02 October 2006

Going Tribal

My husband TVoed a couple of episodes of Going Tribal. I love studying other culturals, how they work, what makes them tick, etc., etc., etc. This particular show is about a guy who travels via foot (I feel for the poor camera-man who has to go on foot shooting all the while and heaving all that equipment) to different tribes in Africa. The episodes we saw were in Ethiopia.
Here are a couple of things I learned:
1) In the first episode, the host participated in a coming-of-age ceremony. The boy-about-to-become-man has to jump over a slew of cows in a row (I think about ten). He jumps and runs across their backs. The cows are painted with their own dung. Mmm. Pleasant. He does this back and forth twice. If he succeeds, he is considered a man. He is able to tend the flocks and marry in a few months. The host used terms to describe this such as "death" and "rebirth."
Sounds like a great metaphor to me. We go through a similar ceremony that requires death and rebirth (and sometimes involves a lot of cow bleep). On the other side, we are expected to tend the flocks (Do you love me? Then feed my sheep.) and look forward to wedding ceremony when we will be gathered with Christ into the new earth.
2) Ancillary to this, the women are whipped as part of the ceremony. Yes, whipped. They want to be whipped. Any woman who refuses the whip is shunned and considered a coward. This is especially poignant for the sisters. If they are whipped as part of their brother’s ceremony, they are considered protected and provided for by the brother if they fall into hard times. While I can’t find the whole inflicting pain a good thing, the scars that tie them to their brother and his protection reflect our wounds that tie us to Christ. Instead of being afraid of dealing with hatred in this world, as Christ promised us, we should bear these scars proudly as the women in the tribe did.
3) Each of the tribes loved being who they are. Both tribes, when showing off their best, either ceremony or fresh croc meat, made the comment that the host will never want to go back home now. He'll, of course, want to stay with their tribe. We sit here thinking, oh, those poor Africans who are not advanced. We need to bring them technology so that their lives will be good. Now don’t get me wrong. Many are dealing with malnutrition and starvation because of drought, and I think we should be involved with feeding the poor. But that doesn’t mean taking them from their lives to our lives. They love their lives.
4) It doesn’t matter where you are, boys love their farting jokes. In both tribes, the men farted and laughed at it. Big joke. Ha-ha.


michael snyder said...

That's good stuff, Heather. Lot to think about there. Thanks for sharing.

Jennifer said...

Great analogies. I enjoyed the End of the Spear (the movie) for that reason. The missionaries reached them where they were, and didn't expect them to change completely. They had to forsake things that were not of Christ, but that's the same process any of us must go through.

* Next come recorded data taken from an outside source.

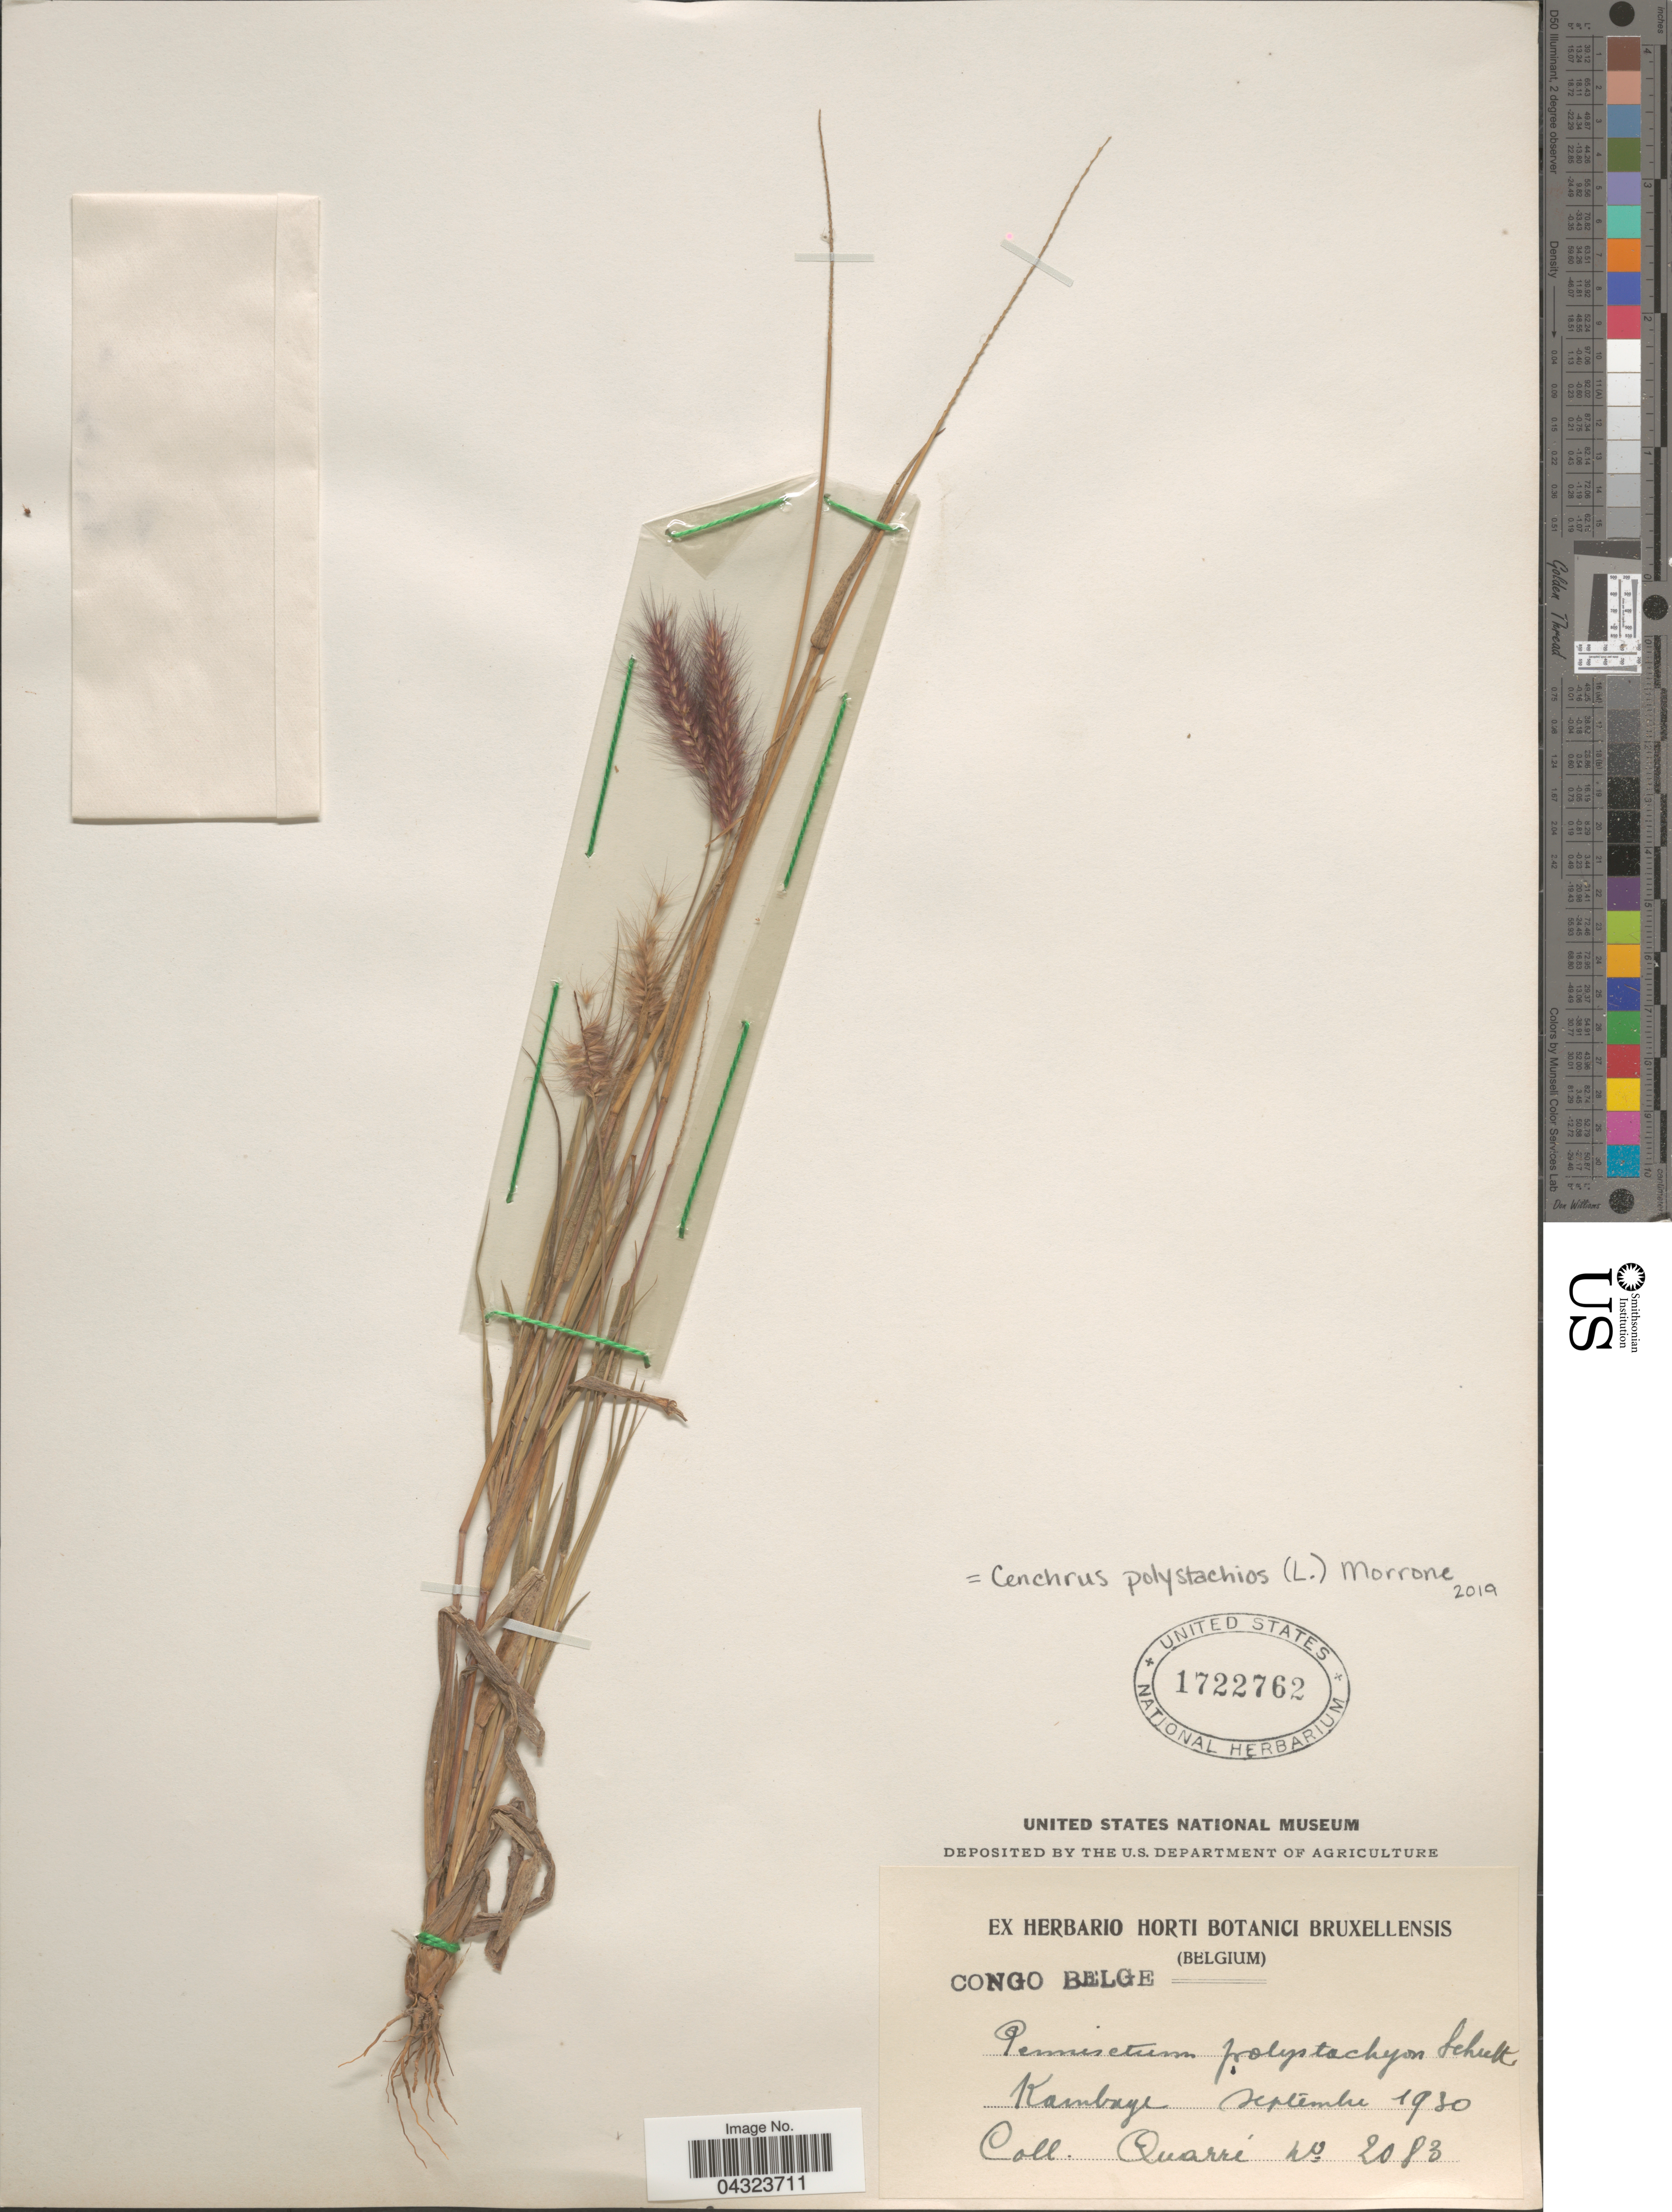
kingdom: Plantae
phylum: Tracheophyta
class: Liliopsida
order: Poales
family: Poaceae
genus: Cenchrus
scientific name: Cenchrus polystachios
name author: (L.) Morrone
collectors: -. Quarre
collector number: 2083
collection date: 1930-09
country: Congo, Democratic Republic of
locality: Congo Belge. Kambaye.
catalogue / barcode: US 1722762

I like the cow bleep analogy, too.

Robin said...

The arrogance that "our" way is better is offensive to me. I guess it shouldn't be surprising, though. As I'm sitting here thinking about what you wrote...I'm realizing I do much the same. Just because "that's all I know", I guess. It's "better" b/c I understand it, it makes sense to me. I guess it's all relative in the end.

I agree with Jennifer, great analogies, and even as a believer, I wonder if any of those thoughts would've crossed my mind if I had seen this episode. Over the past year, I really have seen how, when you seek God...He IS to be found ;). Even in crazy tribal coming-of-age ceremonies ;).